Rosa preparó una maleta como para que Silvia sobreviviera tres años en cualquier lugar. Eran 15 días, se iban a un campamento de bungalows; tendrían que lavarse su ropa... Silvia tenía 9 años todavía, le metió 20 camisetas, 20 pantalones cortos, 20 mallas largas, varios pares de playeras, de chanclas, calcetines y bragas para poner un puesto en un mercadillo y unos cuantos bañadores. Toallas de playa, gorros, viseras... ¡Un maletón!
Y llegó el día. Salían del colegio en cuatro autobuses. Estábamos todas en grupos, según afinidad, y anuncian que formen fila para ir subiendo.
Lucía, la hija de Yolanda, también llevaba una maleta enorme y se pone en marcha con Yolanda.
La hija de Rosa hace una seña a su madre para que se agache, y le dice al oído que no quiere ir...
¡La madre que la parió, con lo que había dado por culo y el viaje pagado!
Rosa le da dos besos muy tiernos y le dice: —¡coge la maleta y arrea!
Cuando subió la niña, Rosa fue a hablar con su profesora y le comentó.

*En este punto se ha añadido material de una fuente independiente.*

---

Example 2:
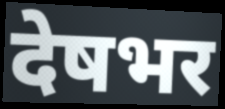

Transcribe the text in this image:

देषभर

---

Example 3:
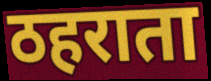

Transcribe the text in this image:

ठहराता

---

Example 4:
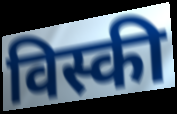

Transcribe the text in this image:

विस्की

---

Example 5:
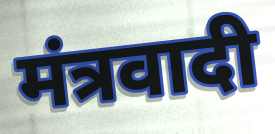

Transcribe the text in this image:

मंत्रवादी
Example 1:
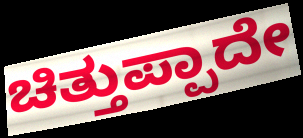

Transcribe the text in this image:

ಚಿತ್ತುಪ್ಪಾದೇ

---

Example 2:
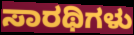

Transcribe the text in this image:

ಸಾರಥಿಗಳು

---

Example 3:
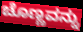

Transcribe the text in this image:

ಚೊಣ್ಣವನ್ನು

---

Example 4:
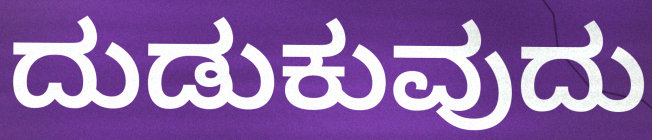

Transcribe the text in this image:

ದುಡುಕುವುದು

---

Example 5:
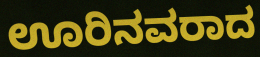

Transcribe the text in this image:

ಊರಿನವರಾದ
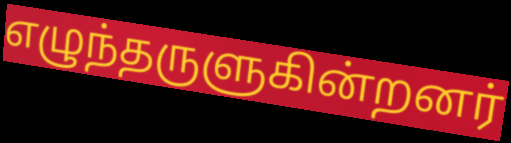
எழுந்தருளுகின்றனர்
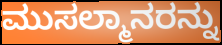
ಮುಸಲ್ಮಾನರನ್ನು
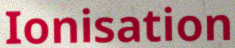
Ionisation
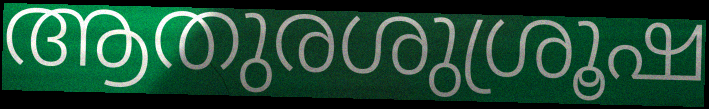
ആതുരശുശ്രൂഷ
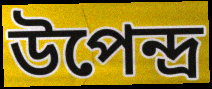
উপেন্দ্র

La profesora le dijo que no se preocupara, se le pasaría y que la iría informando.
Así lo hizo, en la primera parada que hizo el autobús, la informó que la cría estaba perfectamente, fue cantando todo el trayecto.

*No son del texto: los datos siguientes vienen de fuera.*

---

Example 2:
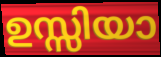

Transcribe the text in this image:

ഉസ്സിയാ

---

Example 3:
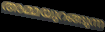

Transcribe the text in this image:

അമ്മയുറങ്ങുന്ന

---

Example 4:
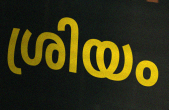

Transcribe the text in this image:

ശ്രിയം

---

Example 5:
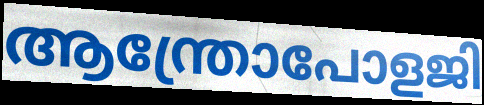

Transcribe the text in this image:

ആന്ത്രോപോളജി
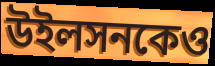
উইলসনকেও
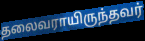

Así fueron todos los días; los dos primeros hablaba con la profesora y después, lo hizo cada día con Silvia, que estaba encantada.
Yolanda también le preguntaba a su hija y ambas se lo estaban pasando genial.

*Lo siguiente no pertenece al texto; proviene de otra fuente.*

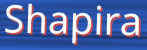
Shapira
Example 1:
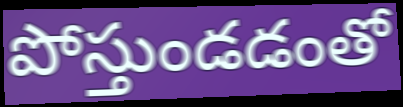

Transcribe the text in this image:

పోస్తుండడంతో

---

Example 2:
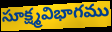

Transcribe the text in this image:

సూక్ష్మవిభాగము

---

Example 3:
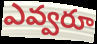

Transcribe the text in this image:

ఎవ్వరూ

A la vuelta, aunque todo estaba pagado dentro del paquete del viaje, se les dio un dinero para caprichos.
Lucía trajo la mitad de lo que había llevado. Silvia, ni una peseta, todavía existían las pesetas.
Compró a su padre un par de calcetines de deporte y a Rosa, un pin de un jugador del Real Madrid que le gustaba, un tal Redondo, argentino muy mono.
Silvia siempre fue especial...
Uno de esos días, en los que Rosa habló con Yolanda, le dijo en qué calle vendía cupones de la ONCE; muy cerca de donde ella trabajaba.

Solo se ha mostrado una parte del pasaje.